We’d all be insanely wealthy, except for whoever was responsible for forking over the dollar bills.
Kids are naturally curious because honestly, they know close-to-nothing about the world.
Curiosity is the reason for their constant requests for why the things are the way they are, why people do the things they do, and why they’re forced to go along for the ride.
But it turns out, there’s a deeper reason for the constant question, and more often than not the “why” doesn’t mean “why.”
Kids don’t have a better way to ask.
Physician and author Alan Greene explains in his post “Why Children ask ‘Why'”…
When children begin to learn real words, the words usually don’t correspond exactly to the way adults use them. Often a specific word is used to indicate an entire category or visa versa.
“Dog” might mean any animal, while “meow” might mean “cat” — but only one cat.
These early discrepancies are cute and obvious — and should be caught on videotape if at all possible.
But by the time children are able to speak in sentences, it sounds deceptively like they mean the same thing we do.
This happens at about the same time their curiosity, imagination, and creativity skyrocket.
They begin to ask, “Why?” “Why?!?!” “WHY, Mommy, WHYYYYY?”
In other words, when your kid has a question, sees something interesting, or wants to know more about the world, he or she doesn’t have the vocabulary to ask incredibly specific questions. The best they can come up with is “why?”
Long story short – your kid wants to talk about the topic to try to make sense of the world.
Here’s Dr. Greene’s suggestion on handling the constant W question.
I’ve found that, when I try to answer children at this stage of development with the reason for something, they are left cold.
After conversing with thousands of children, I’ve decided that what they really mean is, “That’s interesting to me. Let’s talk about that together. Tell me more, please?”
When I’ve connected with children and begun to spin a tale to answer this question, they’ve sat enthralled.
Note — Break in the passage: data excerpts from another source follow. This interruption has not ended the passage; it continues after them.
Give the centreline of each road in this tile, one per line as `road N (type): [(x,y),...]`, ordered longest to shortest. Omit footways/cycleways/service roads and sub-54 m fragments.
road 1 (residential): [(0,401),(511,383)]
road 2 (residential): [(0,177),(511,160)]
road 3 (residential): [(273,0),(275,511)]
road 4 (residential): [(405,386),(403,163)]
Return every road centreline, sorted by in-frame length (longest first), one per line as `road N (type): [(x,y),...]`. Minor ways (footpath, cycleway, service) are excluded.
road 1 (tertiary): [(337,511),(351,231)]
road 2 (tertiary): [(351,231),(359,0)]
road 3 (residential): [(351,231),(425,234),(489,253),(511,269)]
There was no need to mention because, or therefore, or cause, or effect.
They don’t need to know why, all they need is animated attention and me saying whatever came to mind about that subject.
After a brief interchange, we were both happy.
Give this a shot the next time you’re bombarded with a barrage of “whys” all day.
Another idea, one I use from time to time, is to ask my kids, “well, why do YOU think?” and let them talk until they no longer care to talk about the subject.
Even if they’re COMPLETELY WRONG, I’ll say “good thinking.”
I’ve found this approach also works with adults.